--- Start of GIVEN TEXT ---

Here’s to a determined advancement of one’s own views as only Emily Jenkins can tell it; make way (again) for Daffodil! As you may recall from the 2004 title, Daffodil is one of three sisters who all look alike and who all have rather florid names (Violet and Rose are her sisters). Even their poor mother sometimes can’t tell the girls apart. Always charming those they meet, without even meaning to (“They’re such NICE little girls . . . So clean. So pretty. So quiet. Like a bouquet of flowers”), Daffodil gets a bit fed up with being mistaken for her sisters, even in school, and with all the rather condescending, cutesy attention paid to her. One day she takes the papier mâché project her mother is creating, a crocodile head that fits just perfectly, and wears it around. “I like it! . . . Crocodiles are not flowers . . . Raaa raaa raaa Chomp chomp chomp,” she tells her sisters. She then proceeds to have adventures in it, eating the guests at her sisters’ tea party and sticking green beans up its nose at dinner. “‘Where’s my pretty little, clean little flower?’ Mommy asked” to which Daffodil replies, “I ate her” . . . Eventually, the papier mâché head ruins, but she realizes she can still channel her inner assertor without the reptilian mug. The Horn Book review writes, “{l}ike Max’s wolf suit, the crocodile head . . . helps free the wilder side within; in devouring one self, Daffodil releases another . . .” As she lets loose her fantasies of becoming a scary, aggressive monster and, for once, isn’t seen as a diminutive, showpiece of a flower, one can’t help but think of Sendakian themes, in terms of children facing their fears. But it’s still a story all of Jenkins’ own, and Bogacki’s colorful, textured illustrations complement the story perfectly, particularly with the transition from rosy-cheeked Daffodil to the oversized crocodile head, drawing focus whenever it appears. Welcome back, Daffodil . . .

--- End of GIVEN TEXT ---

PROMPT 1: Please write out the rows, beginning at the line that has "2060: 2060 -> 2019" and stopping after the line that has "58: 58 -> 56". Leave the pictures out.

--- Start of LISTED RECORDS ---

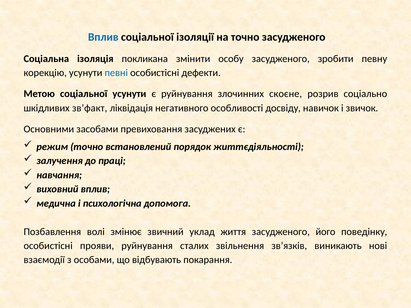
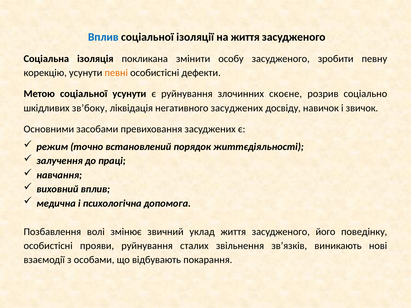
на точно: точно -> життя
певні colour: blue -> orange
зв’факт: зв’факт -> зв’боку
негативного особливості: особливості -> засуджених
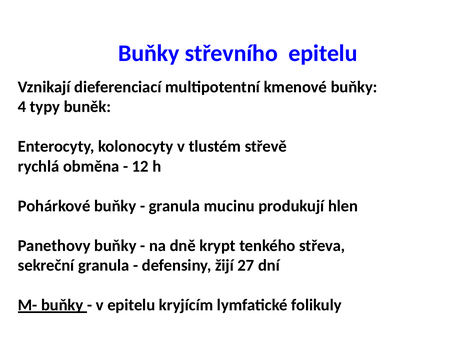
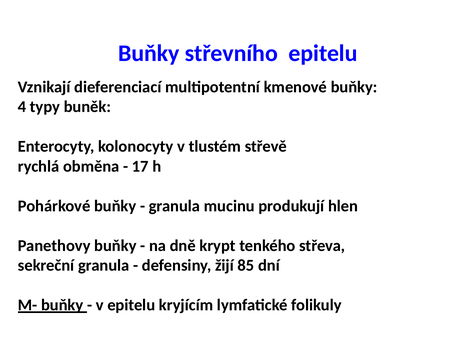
12: 12 -> 17
27: 27 -> 85
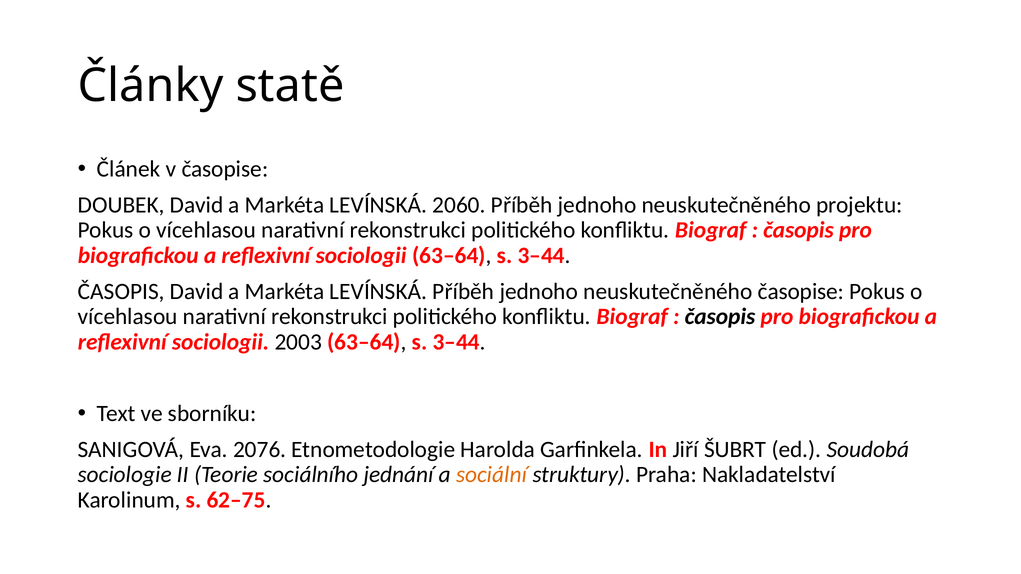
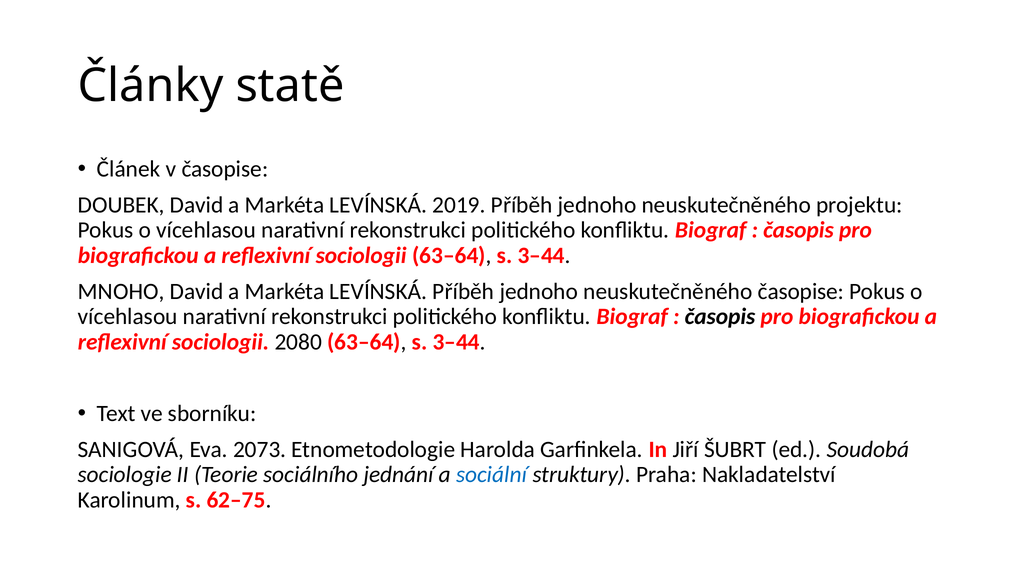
2060: 2060 -> 2019
ČASOPIS at (121, 292): ČASOPIS -> MNOHO
2003: 2003 -> 2080
2076: 2076 -> 2073
sociální colour: orange -> blue
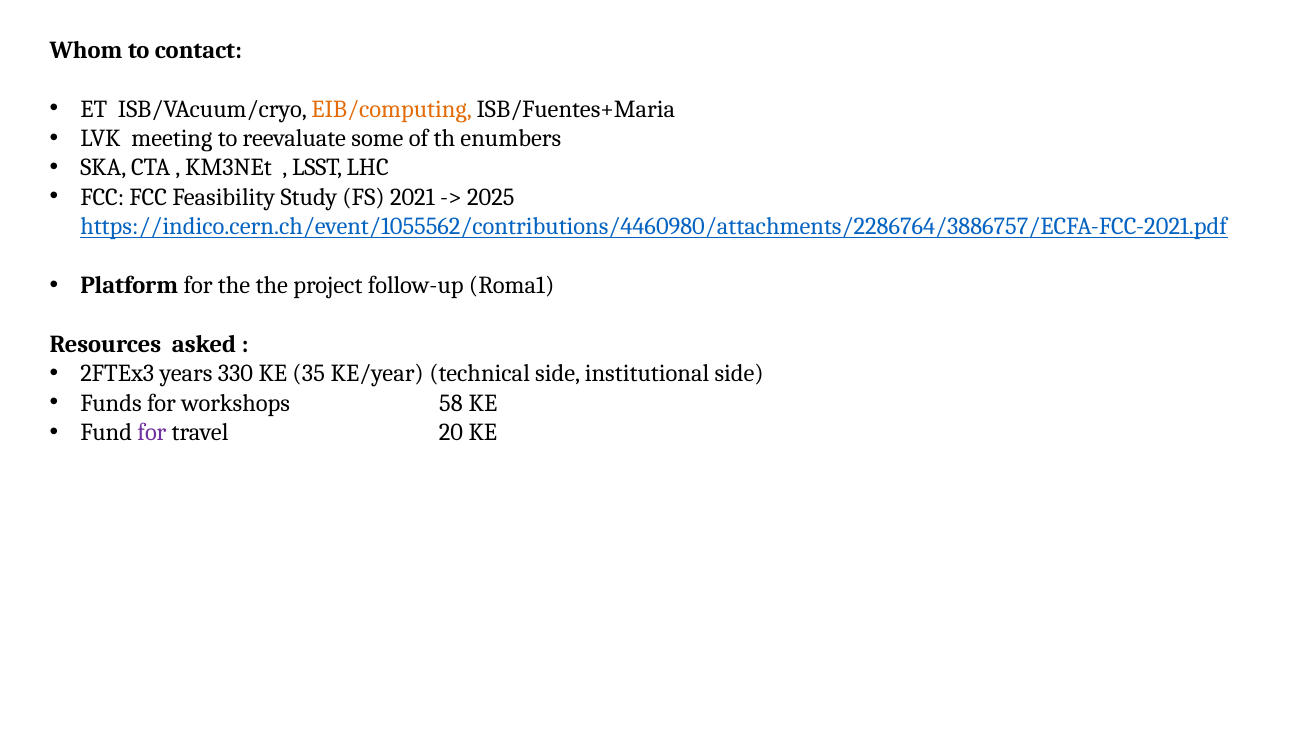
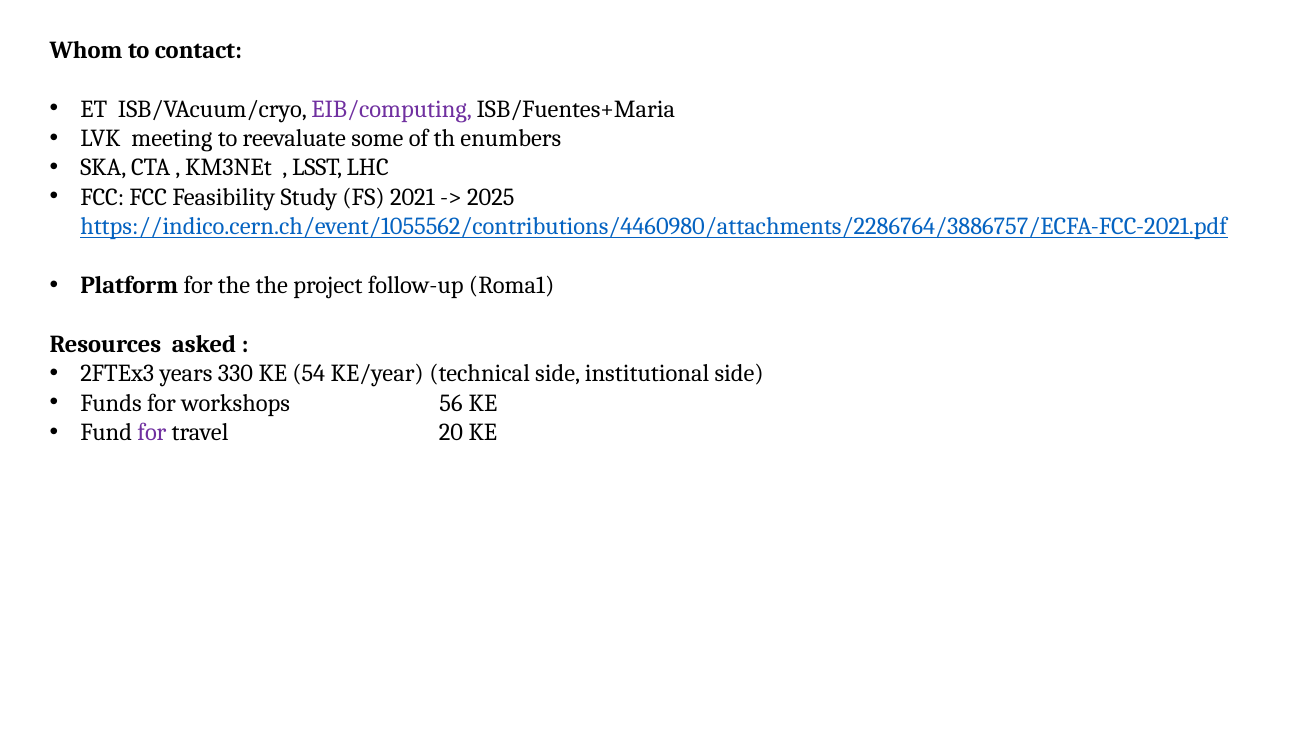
EIB/computing colour: orange -> purple
35: 35 -> 54
58: 58 -> 56
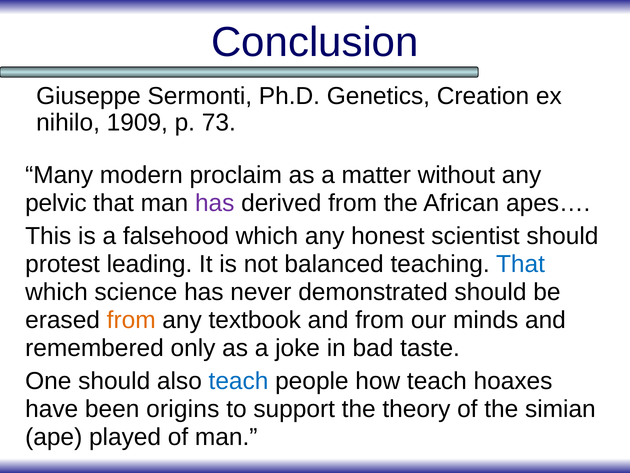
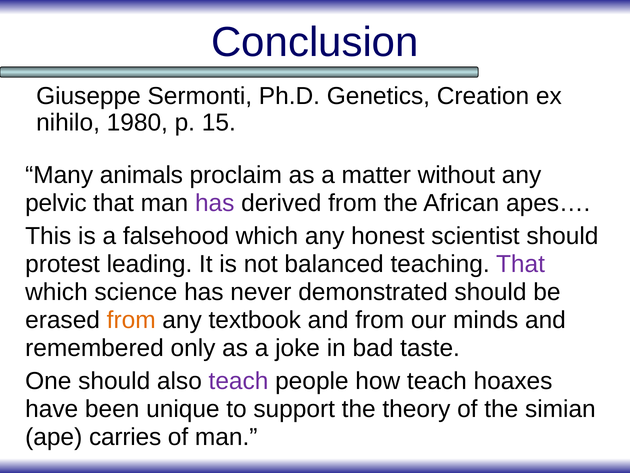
1909: 1909 -> 1980
73: 73 -> 15
modern: modern -> animals
That at (521, 264) colour: blue -> purple
teach at (239, 381) colour: blue -> purple
origins: origins -> unique
played: played -> carries
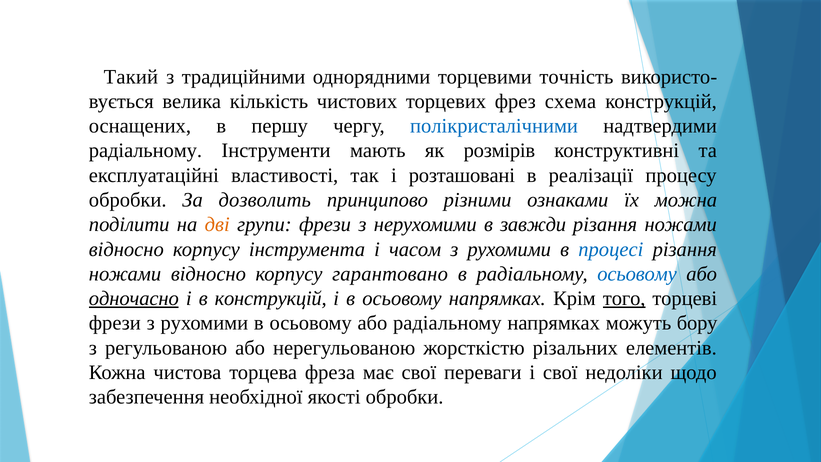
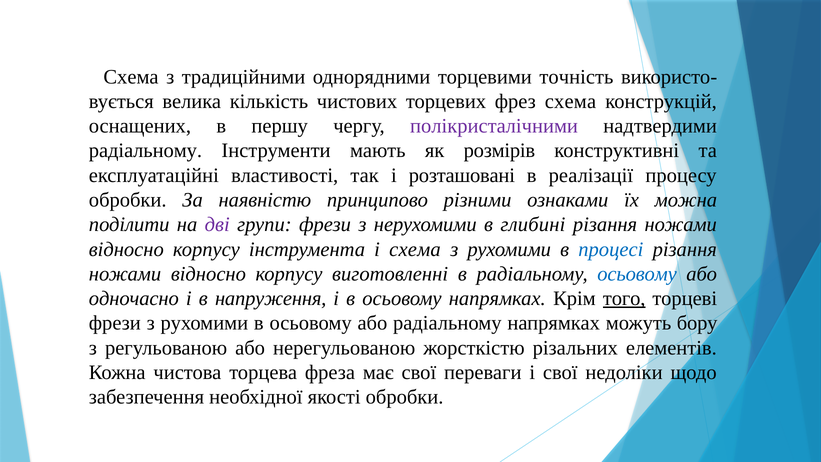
Такий at (131, 77): Такий -> Схема
полікристалічними colour: blue -> purple
дозволить: дозволить -> наявністю
дві colour: orange -> purple
завжди: завжди -> глибині
і часом: часом -> схема
гарантовано: гарантовано -> виготовленні
одночасно underline: present -> none
в конструкцій: конструкцій -> напруження
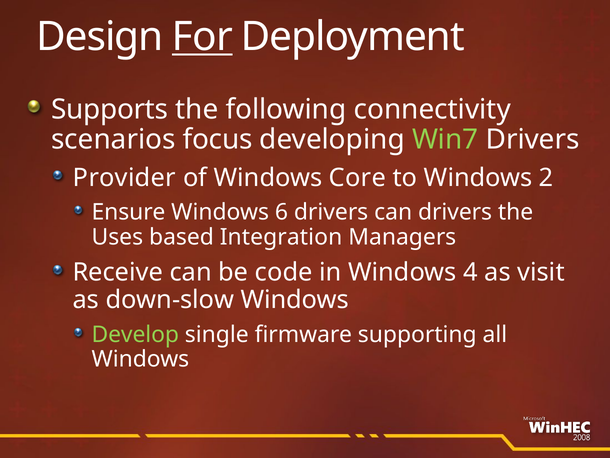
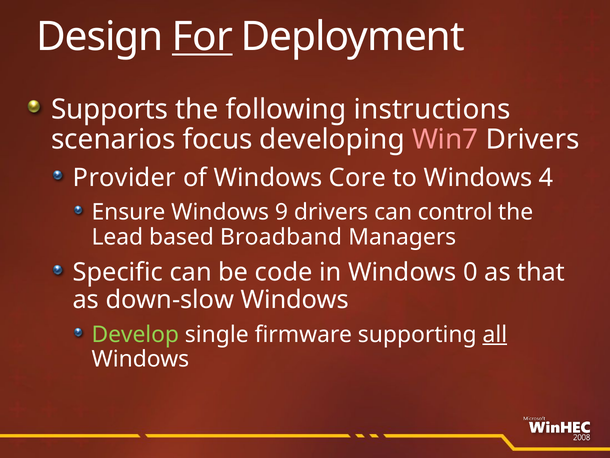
connectivity: connectivity -> instructions
Win7 colour: light green -> pink
2: 2 -> 4
6: 6 -> 9
can drivers: drivers -> control
Uses: Uses -> Lead
Integration: Integration -> Broadband
Receive: Receive -> Specific
4: 4 -> 0
visit: visit -> that
all underline: none -> present
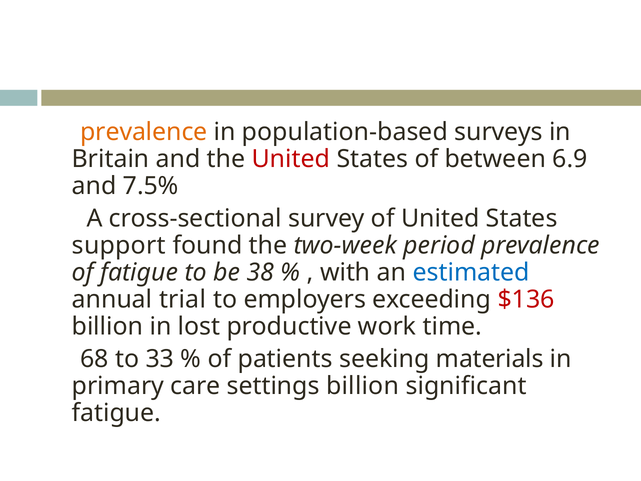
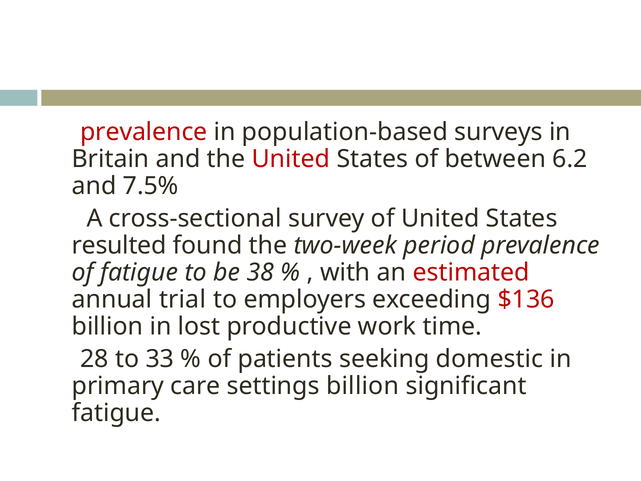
prevalence at (144, 132) colour: orange -> red
6.9: 6.9 -> 6.2
support: support -> resulted
estimated colour: blue -> red
68: 68 -> 28
materials: materials -> domestic
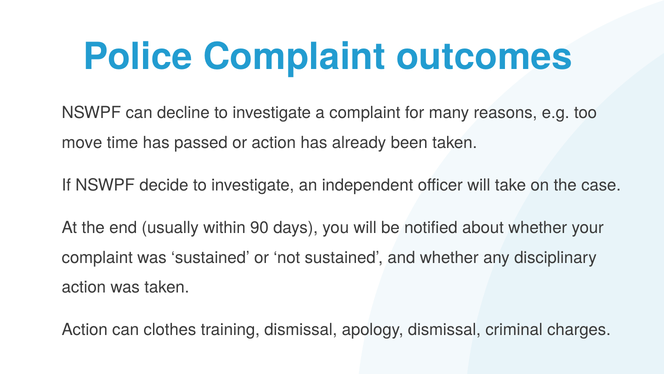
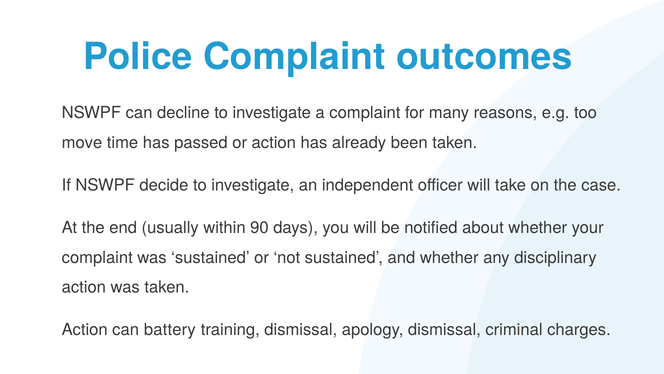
clothes: clothes -> battery
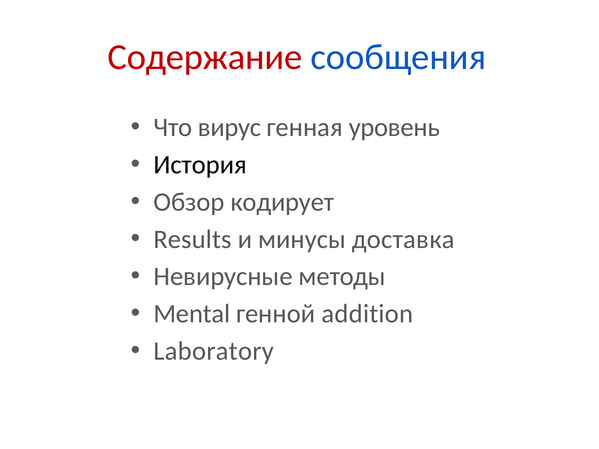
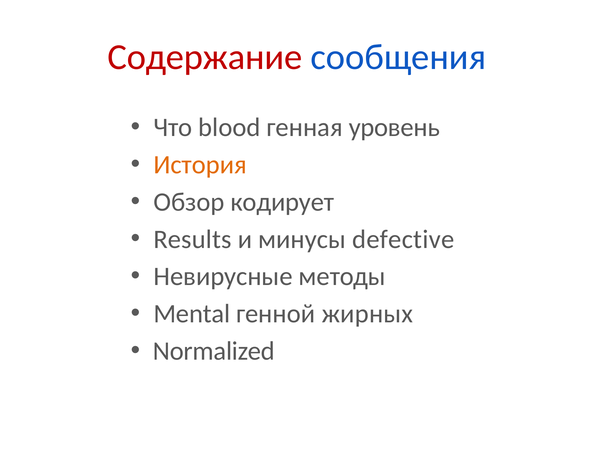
вирус: вирус -> blood
История colour: black -> orange
доставка: доставка -> defective
addition: addition -> жирных
Laboratory: Laboratory -> Normalized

--- End of LISTED RECORDS ---

PROMPT 2: According to the review, what are the names of Daffodil's two sisters?

TASK RESPONSE 1:
2060: 2060 -> 2019
ČASOPIS at (121, 292): ČASOPIS -> MNOHO
2003: 2003 -> 2080
2076: 2076 -> 2073
sociální colour: orange -> blue
EIB/computing colour: orange -> purple
35: 35 -> 54
58: 58 -> 56

TASK RESPONSE 2: Violet and Rose.